Indian Head Navy Base Celebrates 120 Years
Navy NewsStand
Story Number: NNS100923-14
9/23/2010
By Jonathan McDonald, Naval Sea Systems Command Public Affairs
INDIAN HEAD, Md (NNS) -- Naval Support Facility (NSF) Indian Head, Md., celebrates 120 years of naval operations from 11 a.m. to 5 p.m. Sept. 25.
The event will take place at the Indian Head Pavilion in Indian Head, Md. The festivities are free and open to the public and will include Navy bands, food, historic information, and family activities.
The Indian Head facility began as the Naval Proving Grounds in September 1890, when Ensign Robert B. Dashiell was sent to southern Maryland to find a suitable location, close enough to the Washington Navy Yard, yet remote enough to safely test guns built there. The Indian Head peninsula met the requirements, and by 1891, the proving grounds were operational.

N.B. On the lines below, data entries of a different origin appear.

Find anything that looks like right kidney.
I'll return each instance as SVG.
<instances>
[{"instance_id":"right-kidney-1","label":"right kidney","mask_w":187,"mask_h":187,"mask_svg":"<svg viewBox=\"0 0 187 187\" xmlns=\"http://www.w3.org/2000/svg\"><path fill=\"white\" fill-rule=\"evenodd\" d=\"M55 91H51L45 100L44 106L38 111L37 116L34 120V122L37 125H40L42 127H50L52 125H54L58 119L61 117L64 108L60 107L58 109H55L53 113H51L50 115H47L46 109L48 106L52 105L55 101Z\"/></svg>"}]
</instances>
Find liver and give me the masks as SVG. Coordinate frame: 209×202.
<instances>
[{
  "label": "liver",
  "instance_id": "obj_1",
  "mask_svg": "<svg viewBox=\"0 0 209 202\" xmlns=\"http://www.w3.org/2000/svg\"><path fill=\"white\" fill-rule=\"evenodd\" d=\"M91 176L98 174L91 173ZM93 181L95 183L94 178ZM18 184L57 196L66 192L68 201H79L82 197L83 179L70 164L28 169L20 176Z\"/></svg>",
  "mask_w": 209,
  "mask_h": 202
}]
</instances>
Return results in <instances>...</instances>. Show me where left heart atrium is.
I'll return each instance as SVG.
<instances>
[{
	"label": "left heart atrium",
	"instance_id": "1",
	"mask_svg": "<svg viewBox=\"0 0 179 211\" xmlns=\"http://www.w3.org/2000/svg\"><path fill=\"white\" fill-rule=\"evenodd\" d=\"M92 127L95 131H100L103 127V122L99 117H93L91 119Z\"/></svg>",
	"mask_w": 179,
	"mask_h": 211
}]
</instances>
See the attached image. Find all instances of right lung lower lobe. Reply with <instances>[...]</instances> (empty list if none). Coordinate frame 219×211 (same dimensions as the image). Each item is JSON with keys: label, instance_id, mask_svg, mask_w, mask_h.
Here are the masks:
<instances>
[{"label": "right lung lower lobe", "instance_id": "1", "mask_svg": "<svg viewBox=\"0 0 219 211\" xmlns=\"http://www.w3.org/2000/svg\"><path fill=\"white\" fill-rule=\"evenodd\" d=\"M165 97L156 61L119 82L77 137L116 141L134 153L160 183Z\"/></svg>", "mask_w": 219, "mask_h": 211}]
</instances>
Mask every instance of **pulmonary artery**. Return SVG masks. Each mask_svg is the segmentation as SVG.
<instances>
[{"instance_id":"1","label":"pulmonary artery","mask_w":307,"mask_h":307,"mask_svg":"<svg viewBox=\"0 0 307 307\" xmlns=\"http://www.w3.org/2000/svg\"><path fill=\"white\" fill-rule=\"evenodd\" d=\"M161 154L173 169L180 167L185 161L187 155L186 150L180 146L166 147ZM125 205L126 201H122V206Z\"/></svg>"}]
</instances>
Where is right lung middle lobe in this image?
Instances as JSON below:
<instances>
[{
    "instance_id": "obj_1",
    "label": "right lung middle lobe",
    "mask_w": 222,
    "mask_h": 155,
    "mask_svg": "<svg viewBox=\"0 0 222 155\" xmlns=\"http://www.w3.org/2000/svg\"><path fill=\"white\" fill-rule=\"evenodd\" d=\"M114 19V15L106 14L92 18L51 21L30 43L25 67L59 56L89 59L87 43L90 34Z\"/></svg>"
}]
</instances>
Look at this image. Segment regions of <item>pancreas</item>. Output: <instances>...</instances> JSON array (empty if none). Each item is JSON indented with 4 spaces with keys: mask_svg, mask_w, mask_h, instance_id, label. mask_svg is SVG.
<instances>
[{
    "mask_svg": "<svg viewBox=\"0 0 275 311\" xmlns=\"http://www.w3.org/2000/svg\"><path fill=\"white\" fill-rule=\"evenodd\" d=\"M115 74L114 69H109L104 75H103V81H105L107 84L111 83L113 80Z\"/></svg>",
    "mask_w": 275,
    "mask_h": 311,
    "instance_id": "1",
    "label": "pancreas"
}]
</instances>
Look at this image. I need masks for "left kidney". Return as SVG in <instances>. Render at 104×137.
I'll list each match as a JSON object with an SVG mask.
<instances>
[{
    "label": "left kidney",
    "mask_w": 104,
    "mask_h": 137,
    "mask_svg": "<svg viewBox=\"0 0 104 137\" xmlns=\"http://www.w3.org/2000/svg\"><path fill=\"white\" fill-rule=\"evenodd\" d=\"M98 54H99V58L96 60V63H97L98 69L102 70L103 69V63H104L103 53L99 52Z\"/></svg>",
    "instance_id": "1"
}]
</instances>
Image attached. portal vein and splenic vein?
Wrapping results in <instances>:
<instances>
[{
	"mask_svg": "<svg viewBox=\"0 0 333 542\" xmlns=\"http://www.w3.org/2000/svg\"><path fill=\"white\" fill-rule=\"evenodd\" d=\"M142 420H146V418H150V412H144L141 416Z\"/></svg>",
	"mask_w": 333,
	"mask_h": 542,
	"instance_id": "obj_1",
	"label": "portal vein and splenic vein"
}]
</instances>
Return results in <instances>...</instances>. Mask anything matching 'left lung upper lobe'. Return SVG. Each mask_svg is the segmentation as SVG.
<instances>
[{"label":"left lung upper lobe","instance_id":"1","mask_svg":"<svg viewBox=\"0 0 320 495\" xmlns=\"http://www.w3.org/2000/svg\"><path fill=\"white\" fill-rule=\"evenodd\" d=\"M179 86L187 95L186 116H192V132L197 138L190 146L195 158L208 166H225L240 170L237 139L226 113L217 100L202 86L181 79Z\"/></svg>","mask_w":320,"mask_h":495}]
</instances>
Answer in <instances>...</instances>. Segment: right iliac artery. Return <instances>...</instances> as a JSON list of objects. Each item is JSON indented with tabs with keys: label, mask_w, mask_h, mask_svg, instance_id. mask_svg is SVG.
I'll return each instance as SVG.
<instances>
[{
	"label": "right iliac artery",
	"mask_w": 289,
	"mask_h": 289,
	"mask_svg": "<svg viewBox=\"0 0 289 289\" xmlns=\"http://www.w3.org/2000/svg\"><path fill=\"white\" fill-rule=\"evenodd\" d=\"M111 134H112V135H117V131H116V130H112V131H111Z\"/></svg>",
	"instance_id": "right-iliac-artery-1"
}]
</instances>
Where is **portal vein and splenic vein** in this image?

In 1921, gun testing moved to Indian Head Lower Station (now known as Dahlgren, Va.), but the Indian Head facility remained a vital part of the Department of the Navy's arsenal. The facility shifted its focus to the production of smokeless power, and by World War II, was a major supplier of munitions to the Navy.
Today, the base's largest activity, Indian Head Division, Naval Surface Warfare Center (IHD NSWC), is the energetics center of excellence for the Department of Defense. Energetics are explosives, propellants, pyrotechnics, reactive materials, related chemicals and fuels and their application in propulsion systems and ordnance. Since 1985, 75 percent of all explosives deployed in U.S. weapons have been developed by Indian Head Division.
The event will be celebrated as a birthday bash, and will feature local leaders and commanders, state representatives, and speakers talking about the history of the division.